The library promise is: **a consumer's process must never break because of code in this crate.** To enforce this rather than promise it, [`src/lib.rs`](src/lib.rs) turns the relevant footguns into compile errors at the crate root. CI runs `cargo clippy --all-targets -- -D warnings` so any new violation fails the build.

| Category | Lints | What's guarded |
|---|---|---|
| Memory safety | `forbid(unsafe_code)` | No `unsafe { }` blocks, ever — `forbid` cannot be opted out via `#[allow]`. |
| Panic discipline | `clippy::unwrap_used`, `clippy::expect_used`, `clippy::unwrap_in_result`, `clippy::panic`, `clippy::unreachable`, `clippy::todo`, `clippy::unimplemented`, `clippy::dbg_macro` | Every direct or stylistic route to a runtime panic. Code is refactored so the success case is the only representable one — e.g. `data.get(..64).and_then(|s| <[u8; 64]>::try_from(s).ok())` instead of slicing-then-unwrapping. |
| Bounds checking | `clippy::indexing_slicing`, `clippy::string_slice` | `arr[i]` and `&s[i..j]` are panic sites. Force the `.get(...)` / `.get_mut(...)` Option-returning forms. |
| Conversion safety | `clippy::as_conversions` | `as` casts can silently truncate or lose precision. Force `From` / `TryFrom`. |
| Output discipline | `clippy::print_stdout`, `clippy::print_stderr` | A library has no business writing to stdout/stderr from a fingerprint call. |
| Documentation | `deny(missing_docs)` | Every public item carries a `///` doc comment. Public API stays self-describing. |

Tests in `src/.../mod tests` opt back out via an inner `#![allow(...)]` where the lint conflicts with idiomatic test code (e.g. `assert_eq!`). Integration tests under [`tests/`](tests/) are a separate crate and unaffected by these lints.

## Usage

```rust
use matrix256::v1;

fn main() -> std::io::Result<()> {
    let digest = v1::fingerprint("/media/user/DISC")?;
    println!("{digest}");
    Ok(())
}
```

The crate exposes nothing at the top level. Future algorithm versions will be added as sibling submodules (`v2`, …) so callers always address an explicit version.

## Conformance

The Tier-1 conformance test is the synthetic fixture suite at [`tests/conformance.rs`](tests/conformance.rs). Each fixture is a `#[test]` function: it constructs the fixture in a temporary directory, runs `v1::fingerprint`, and asserts the produced digest matches the canonical value from the spec repo's [`conformance_fixtures.json`](https://github.com/shitwolfymakes/matrix256/blob/main/conformance_fixtures.json) (human-readable companion: [`CONFORMANCE_FIXTURES.md`](https://github.com/shitwolfymakes/matrix256/blob/main/CONFORMANCE_FIXTURES.md)). The expected digests are inlined as constants so the test suite has no external data dependency and no JSON parser is needed.

```
cargo test                                  # all fixtures
cargo test --test conformance fixture_05    # one fixture
```

Platform-incompatible fixtures (e.g. case-sensitive sort on a case-insensitive filesystem, surrogate-escape paths off Linux) are reported as no-op passes with an `eprintln!` skip note — Cargo's test framework has no distinct "skip" status.

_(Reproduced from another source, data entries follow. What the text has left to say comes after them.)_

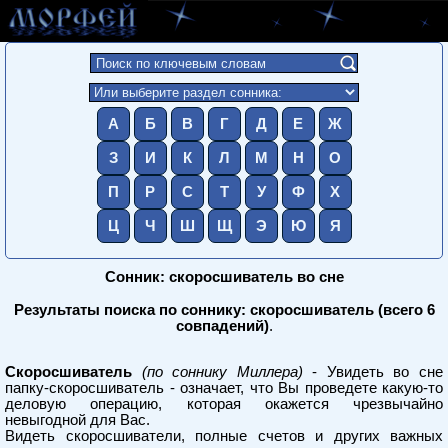
А
Б
В
Г
Д
Е
Ж
З
И
К
Л
М
Н
О
П
Р
С
Т
У
Ф
Х
Ц
Ч
Ш
Щ
Э
Ю
Я
Сонник: скоросшиватель во сне
Результаты поиска по соннику: скоросшиватель (всего 6
совпадений)
.
Скоросшиватель
(по соннику Миллера)
- Увидеть во сне
папку-скоросшиватель - означает, что Вы проведете какую-то
деловую операцию, которая окажется чрезвычайно
невыгодной для Вас.
Видеть скоросшиватели, полные счетов и других важных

If the spec repo regenerates its fixtures, the inlined expected-digest constants in `tests/conformance.rs` must be re-synced from `conformance_fixtures.json`.

## See also (in the [spec repo](https://github.com/shitwolfymakes/matrix256))

- `SPEC.md` — normative algorithm
- `RATIONALE.md` — design rationale
- `IMPLEMENTERS.md` — practical guidance (encoding, mount handling, bridge discs)
- `CORPUS.md` — known-good digests across real discs
- `CONFORMANCE_FIXTURES.md` / `conformance_fixtures.json` — Tier-1 synthetic fixture suite

## License

Licensed under the Apache License, Version 2.0. See [`LICENSE`](LICENSE) for the full text. Apache 2.0 grants an explicit patent license from contributors to users and includes a patent retaliation clause that terminates those grants for any party that initiates patent litigation alleging the work infringes their patents.